Because C corporations are independent entities for tax and legal purposes, the corporation can deduct benefits paid to executives just the same as benefits paid to rank and file employees.

In addition, the ERISA standards for non-discrimination do not apply to long term care programs, provided the employer can show that they have developed a “plan of insurance” that covers at least some employees besides owners and officers. A company could extend coverage to all salaried employees, or all manager-level employees, as opposed to covering every rank and file employee.

Employee-paid premiums for QLTC coverage, such as those collected through a voluntary payroll deduction plan, are considered taxable income and may not be included in a Section 1258 plan or a flexible spending account. This means that the employer may not use salary reduction dollars to pay its premium contribution. The QLTC plan may be offered to retired employees, eligible dependents of employees and retirees, including dependent parents, and surviving eligible dependents after an employee’s death.

Taxability to Employees

Premiums paid on behalf of employees, likewise, are not taxed to those employees. They do not show up as wages or other income on the employee’s W-2. Long term care insurance benefits therefore receive a favorable tax treatment on par with medical insurance benefits, per HIPAA.  However, long term care insurance premiums are generally not tax deductible to the employee. As such, they cannot generally be included in a Section 125 or flexible spending account. Employers cannot use dollars from salary reduction to pay long term care premiums.

Looked at another way, you cannot exclude contributions to the cost of long-term care insurance from an employee’s wages subject to federal income tax withholding if the coverage is provided through a flexible spending or similar arrangement. This is a benefit program that reimburses specified expenses up to a maximum amount that is reasonably available to the employee and is less than five times the total cost of the insurance. However, you can exclude these contributions from the employee’s wages subject to social security, Medicare, and federal unemployment (FUTA) taxes. (See IRS Publication 15-B, Employer’s Guide to Fringe Benefits, for more information).[u1]

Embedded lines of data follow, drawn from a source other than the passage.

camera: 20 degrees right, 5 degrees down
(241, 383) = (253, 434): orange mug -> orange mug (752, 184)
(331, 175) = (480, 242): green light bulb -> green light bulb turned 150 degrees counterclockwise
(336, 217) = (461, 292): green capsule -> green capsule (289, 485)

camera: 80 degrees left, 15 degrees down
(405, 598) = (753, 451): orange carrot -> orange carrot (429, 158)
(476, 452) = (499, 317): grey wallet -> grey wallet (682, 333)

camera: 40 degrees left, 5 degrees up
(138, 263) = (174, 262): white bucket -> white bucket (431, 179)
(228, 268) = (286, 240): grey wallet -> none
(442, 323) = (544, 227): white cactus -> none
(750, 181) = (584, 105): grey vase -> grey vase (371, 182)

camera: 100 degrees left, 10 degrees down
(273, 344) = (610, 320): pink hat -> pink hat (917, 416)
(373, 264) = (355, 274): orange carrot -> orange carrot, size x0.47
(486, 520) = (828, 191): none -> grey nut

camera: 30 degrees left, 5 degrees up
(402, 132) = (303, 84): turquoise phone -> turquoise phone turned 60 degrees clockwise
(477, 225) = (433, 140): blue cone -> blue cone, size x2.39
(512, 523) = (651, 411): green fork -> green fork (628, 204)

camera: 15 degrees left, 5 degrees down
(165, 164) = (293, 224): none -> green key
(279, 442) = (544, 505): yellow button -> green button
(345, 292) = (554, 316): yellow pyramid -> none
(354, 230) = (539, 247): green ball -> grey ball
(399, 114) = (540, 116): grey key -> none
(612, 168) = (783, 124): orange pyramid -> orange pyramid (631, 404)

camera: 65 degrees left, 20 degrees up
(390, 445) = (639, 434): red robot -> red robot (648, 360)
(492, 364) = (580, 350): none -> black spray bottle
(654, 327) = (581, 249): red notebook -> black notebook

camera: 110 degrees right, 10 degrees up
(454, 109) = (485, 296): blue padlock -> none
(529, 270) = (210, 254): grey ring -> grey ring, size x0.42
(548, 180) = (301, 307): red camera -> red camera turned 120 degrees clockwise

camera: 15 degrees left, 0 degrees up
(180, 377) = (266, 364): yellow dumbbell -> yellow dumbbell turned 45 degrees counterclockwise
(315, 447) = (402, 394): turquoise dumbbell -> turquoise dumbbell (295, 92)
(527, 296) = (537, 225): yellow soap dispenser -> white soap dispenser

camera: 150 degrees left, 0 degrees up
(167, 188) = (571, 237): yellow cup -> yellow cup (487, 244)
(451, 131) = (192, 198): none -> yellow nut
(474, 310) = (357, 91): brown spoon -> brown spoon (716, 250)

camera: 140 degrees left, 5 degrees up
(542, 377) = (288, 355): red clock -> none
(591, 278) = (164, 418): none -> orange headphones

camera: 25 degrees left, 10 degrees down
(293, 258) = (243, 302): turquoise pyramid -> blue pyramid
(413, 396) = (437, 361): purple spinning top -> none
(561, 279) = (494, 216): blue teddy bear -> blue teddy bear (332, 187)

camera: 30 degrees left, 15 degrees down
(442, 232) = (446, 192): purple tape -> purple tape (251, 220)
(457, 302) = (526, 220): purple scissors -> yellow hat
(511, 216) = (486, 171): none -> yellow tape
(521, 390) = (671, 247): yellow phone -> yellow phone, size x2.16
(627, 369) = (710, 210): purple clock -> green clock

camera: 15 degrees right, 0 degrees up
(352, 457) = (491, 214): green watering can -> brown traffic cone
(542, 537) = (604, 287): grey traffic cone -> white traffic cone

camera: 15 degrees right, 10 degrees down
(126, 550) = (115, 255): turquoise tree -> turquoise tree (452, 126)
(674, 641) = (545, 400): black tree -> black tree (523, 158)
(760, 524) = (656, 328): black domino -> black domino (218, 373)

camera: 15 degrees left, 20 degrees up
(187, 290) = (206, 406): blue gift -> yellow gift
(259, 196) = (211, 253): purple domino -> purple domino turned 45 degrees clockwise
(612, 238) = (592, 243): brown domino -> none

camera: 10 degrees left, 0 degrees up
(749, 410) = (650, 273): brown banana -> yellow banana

Benefits to employees and other plan beneficiaries, on the other hand, are likewise tax-free, up to a per diem limit of $310 per day, as of 2012. Amounts paid to nursing facilities and other care providers on behalf of the beneficiary in excess of $310 per day are taxable as income. The $310 threshold is periodically adjusted for inflation.

Special Rules for certain S Corporation Shareholders

Do not treat a 2% shareholder of an S corporation as an employee of the corporation for this purpose. A 2% shareholder is someone who directly or indirectly owns (at any time during the year) more than 2% of the corporation’s stock or stock with more than 2% of the voting power. Treat a 2% shareholder as you would a partner in a partnership for fringe benefit purposes, but do not treat the benefit as a reduction in distributions to the 2% shareholder.